Public-opinion polls reveal a growing sense of personal insecurity and loss of faith in major institutions all around the world. Particularly telling is the public attitude in the United States, the country that defines for many of the world's people their vision of prosperity, democracy and high-tech consumerism. Here the polls tell us that the real dream of the vast majority of Americans is NOT for fast sports cars, fancy clothes, caviar,  giant TV screens, and country estates, as the popular media might lead one to believe. Rather, it is for a decent and secure life ---which American institutions are failing to provide. The single greatest fear of Americans in 1994 was job loss. Only 51 percent of non management employees in the United States felt their jobs were secure ---- DOWN FROM 75 PERCENT TEN YEARS EARLIER.  A similar drop occurred in the sense of job security among management employees. Fifty-five percent of adult Americans no longer believed that one could build a better life for oneself and one's family by working hard and playing by the rules. The future looks even bleaker.

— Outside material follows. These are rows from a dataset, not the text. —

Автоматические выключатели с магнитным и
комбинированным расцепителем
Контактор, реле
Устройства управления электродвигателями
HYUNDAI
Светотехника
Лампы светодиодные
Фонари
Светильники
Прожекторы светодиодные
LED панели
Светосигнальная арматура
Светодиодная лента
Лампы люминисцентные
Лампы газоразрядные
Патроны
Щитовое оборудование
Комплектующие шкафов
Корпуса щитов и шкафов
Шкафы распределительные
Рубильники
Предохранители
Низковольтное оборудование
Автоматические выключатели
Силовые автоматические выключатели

   The Louis Harris polling organization's annual index of confidence in the leaders of twelve major U.S. institutions fell from a base level of 100 in 1966 to 39 in 1994. At the bottom of the list were the U.S. Congress (8 percent of respondents expressed great confidence), the executive branch of government (12 percent), the press (13 percent), and major companies (19percent). Meanwhile, the Louis Harris "alienation index," which taps feelings of economic inequity, disdain about people with power, and powerlessness, rose from a low of 29 in 1969 to 65 in 1993. A Kettering Foundation report captured the mood of the American electorate : "Americans describe the present political system as impervious to public direction, a system run by a professional political class and controlled by money, not votes."


  Confidence in our major institutions and their leaders has fallen so low as to put their legitimacy at risk ---and for good reason.